Iroquois Point originally called Pu‘uloa is located on the south coast of the Ewa Plain on the Island of O’ahu. Pu‘uloa is famous as a place where Polynesians first landed on O‘ahu and where breadfruit was first brought to Hawai‘i in the 12th century by the chief Kahai, a grandson of Moikeha, and elder of O‘ahu chief Mailikukahi. James Dowsett purchased Pu‘uloa in the 1880s and established a large ranch. The Army acquired Pu‘uloa in 1904 and became known as Puuloa Military Reservation of Oahu. The Navy developed this area into a small‐arms range, and by 1927, the Puuloa Naval Reservation became known as the Navy Rifle Range.

The name of Iroquois Point was derived from the name USS Iroquois which was held by two U.S. Navy ships. Both ships had history that related to that spot at the entrance to Pearl Harbor. USS Iroquois, a steam sloop of war commissioned in 1850, was outfitted as a hospital ship to provide care to U.S. sailors aboard vessels anchored in Honolulu Harbor, and it is believed that the ship was anchored near the present Iroquois Point site. The second USS Iroquois, a commercial steam tug commissioned in 1898, was assigned to Commander F. Merry as part of his operations at Naval Station Honolulu.

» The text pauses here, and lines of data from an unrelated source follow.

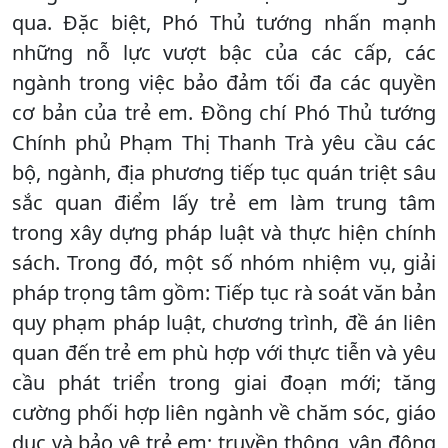
qua. Đặc biệt, Phó Thủ tướng nhấn mạnh
những nỗ lực vượt bậc của các cấp, các
ngành trong việc bảo đảm tối đa các quyền
cơ bản của trẻ em. Đồng chí Phó Thủ tướng
Chính phủ Phạm Thị Thanh Trà yêu cầu các
bộ, ngành, địa phương tiếp tục quán triệt sâu
sắc quan điểm lấy trẻ em làm trung tâm
trong xây dựng pháp luật và thực hiện chính
sách. Trong đó, một số nhóm nhiệm vụ, giải
pháp trọng tâm gồm: Tiếp tục rà soát văn bản
quy phạm pháp luật, chương trình, đề án liên
quan đến trẻ em phù hợp với thực tiễn và yêu
cầu phát triển trong giai đoạn mới; tăng
cường phối hợp liên ngành về chăm sóc, giáo
dục và bảo vệ trẻ em; truyền thông, vận động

In the 1960s, 1,461 homes were built at Iroquois Point on 367 acres by the US Navy. In 2003, the US Navy signed a 65-year lease for Iroquois Point to Hunt Building Co. and Fluor Federal Services LLC—a joint venture now operating as Ford Island Properties—in exchange for in-kind construction and infrastructure repairs on Ford Island.

In 2012, nine new "t-groins" were built on the seashore using 2,000 truckloads of boulders and 85,000 cubic yards of sand dredged from Honolulu Harbor for the largest beach replenishment project in state history. The beach has some very nice thatched sitting areas. It’s one of our favorite beaches and we live less than 2 miles away.